Anglo-Swedish drug company AstraZeneca
has noted that the number of people suffering from blood clots isn’t superior to that of the general population. Both the World Health Organization and the European Medicines Agency this week advised governments to keep using the shot, which was developed with the University of Oxford.
- The EMA is due to issue an advice on Thursday after a further review of the cases in Europe.
- The suspension decisions come as most European governments are trying to accelerate their vaccination drive, hindered by logistical miscalculations, bureaucratic paralysis, and supply problems.
- In the nearly three months since vaccines became available, 38% of the U.K. population, and 33% of the U.S., have received at least one dose of one of the available vaccines. That compares to about 11% in Germany, France or Italy.
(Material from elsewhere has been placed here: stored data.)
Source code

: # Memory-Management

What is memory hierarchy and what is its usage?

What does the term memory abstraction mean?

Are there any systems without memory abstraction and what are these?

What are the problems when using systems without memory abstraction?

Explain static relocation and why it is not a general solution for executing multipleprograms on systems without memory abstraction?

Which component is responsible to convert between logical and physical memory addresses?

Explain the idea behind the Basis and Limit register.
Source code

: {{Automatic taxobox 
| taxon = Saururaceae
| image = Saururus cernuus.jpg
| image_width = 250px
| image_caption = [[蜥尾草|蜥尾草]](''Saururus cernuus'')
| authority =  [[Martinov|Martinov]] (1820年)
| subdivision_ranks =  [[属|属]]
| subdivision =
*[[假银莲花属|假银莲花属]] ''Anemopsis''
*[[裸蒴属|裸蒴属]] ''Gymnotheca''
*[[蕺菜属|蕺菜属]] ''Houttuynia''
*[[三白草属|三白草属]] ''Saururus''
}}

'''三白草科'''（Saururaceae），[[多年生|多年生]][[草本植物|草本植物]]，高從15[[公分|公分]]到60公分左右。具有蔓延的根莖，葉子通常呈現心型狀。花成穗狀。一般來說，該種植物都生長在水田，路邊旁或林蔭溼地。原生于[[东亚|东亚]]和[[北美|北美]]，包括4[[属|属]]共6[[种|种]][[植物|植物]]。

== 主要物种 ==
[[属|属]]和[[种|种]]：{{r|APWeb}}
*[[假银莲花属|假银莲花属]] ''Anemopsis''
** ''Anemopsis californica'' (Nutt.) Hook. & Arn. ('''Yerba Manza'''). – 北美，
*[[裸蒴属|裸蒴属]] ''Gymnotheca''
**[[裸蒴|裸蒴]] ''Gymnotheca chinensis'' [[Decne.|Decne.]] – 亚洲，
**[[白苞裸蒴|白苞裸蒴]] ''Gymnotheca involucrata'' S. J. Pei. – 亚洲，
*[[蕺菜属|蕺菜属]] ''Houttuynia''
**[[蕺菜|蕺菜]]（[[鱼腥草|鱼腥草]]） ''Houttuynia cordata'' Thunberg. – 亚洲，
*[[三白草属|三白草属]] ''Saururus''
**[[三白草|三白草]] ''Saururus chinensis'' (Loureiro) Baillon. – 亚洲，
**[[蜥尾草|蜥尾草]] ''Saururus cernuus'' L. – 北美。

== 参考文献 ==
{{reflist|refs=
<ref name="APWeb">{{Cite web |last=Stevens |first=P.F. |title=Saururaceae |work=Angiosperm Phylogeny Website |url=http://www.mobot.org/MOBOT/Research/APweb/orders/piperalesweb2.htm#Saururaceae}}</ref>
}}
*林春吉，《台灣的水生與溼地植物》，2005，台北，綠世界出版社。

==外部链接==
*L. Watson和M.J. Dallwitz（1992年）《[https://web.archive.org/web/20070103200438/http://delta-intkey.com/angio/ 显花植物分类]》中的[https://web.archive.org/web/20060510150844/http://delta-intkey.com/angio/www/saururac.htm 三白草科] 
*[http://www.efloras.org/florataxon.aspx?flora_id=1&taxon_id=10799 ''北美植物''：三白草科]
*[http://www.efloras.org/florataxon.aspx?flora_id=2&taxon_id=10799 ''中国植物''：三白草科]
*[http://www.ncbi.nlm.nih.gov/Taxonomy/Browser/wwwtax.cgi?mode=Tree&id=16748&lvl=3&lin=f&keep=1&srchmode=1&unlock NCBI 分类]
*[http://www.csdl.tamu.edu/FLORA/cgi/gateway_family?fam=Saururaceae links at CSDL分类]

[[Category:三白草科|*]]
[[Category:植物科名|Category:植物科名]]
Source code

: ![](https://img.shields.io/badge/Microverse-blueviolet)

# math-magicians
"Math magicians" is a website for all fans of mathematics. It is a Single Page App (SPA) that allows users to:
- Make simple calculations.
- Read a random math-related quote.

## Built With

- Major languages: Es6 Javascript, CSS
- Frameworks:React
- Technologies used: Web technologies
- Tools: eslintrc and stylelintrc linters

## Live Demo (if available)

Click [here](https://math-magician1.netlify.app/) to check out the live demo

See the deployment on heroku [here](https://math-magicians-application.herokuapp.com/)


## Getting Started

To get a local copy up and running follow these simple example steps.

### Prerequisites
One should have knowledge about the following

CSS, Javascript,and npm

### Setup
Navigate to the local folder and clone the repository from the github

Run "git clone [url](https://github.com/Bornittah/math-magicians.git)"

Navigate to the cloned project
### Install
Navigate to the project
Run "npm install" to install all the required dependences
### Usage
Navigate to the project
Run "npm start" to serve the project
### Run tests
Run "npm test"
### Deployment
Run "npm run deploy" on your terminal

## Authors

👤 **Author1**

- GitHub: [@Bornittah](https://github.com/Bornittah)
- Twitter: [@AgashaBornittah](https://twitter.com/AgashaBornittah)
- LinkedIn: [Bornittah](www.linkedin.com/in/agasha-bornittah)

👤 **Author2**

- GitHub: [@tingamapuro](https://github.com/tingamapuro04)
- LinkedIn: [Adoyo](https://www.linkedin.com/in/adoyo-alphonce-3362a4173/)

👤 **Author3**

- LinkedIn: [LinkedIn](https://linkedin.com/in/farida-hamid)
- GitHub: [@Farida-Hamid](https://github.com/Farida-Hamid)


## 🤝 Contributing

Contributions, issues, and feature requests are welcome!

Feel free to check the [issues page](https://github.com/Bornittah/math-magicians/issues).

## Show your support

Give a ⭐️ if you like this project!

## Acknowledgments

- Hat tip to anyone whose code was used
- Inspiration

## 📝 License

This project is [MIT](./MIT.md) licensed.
The outlook: Most European Union governments have acted as a precautionary measure designed to soothe fears among vaccine-skeptic populations. If the EMA once again greenlights the AstraZeneca shot on Thursday, they will have the cover they need to resume using it. French President Emmanuel Macron has already said this could happen quickly after the EMA report.
But the EU still finds itself in the situation of suspending — and creating mistrust — about the AstraZeneca vaccine two months after it complained that the company wasn’t delivering enough doses and didn’t abide by its contract. And of controlling exports of a vaccine its political leaders seem to deem unsafe.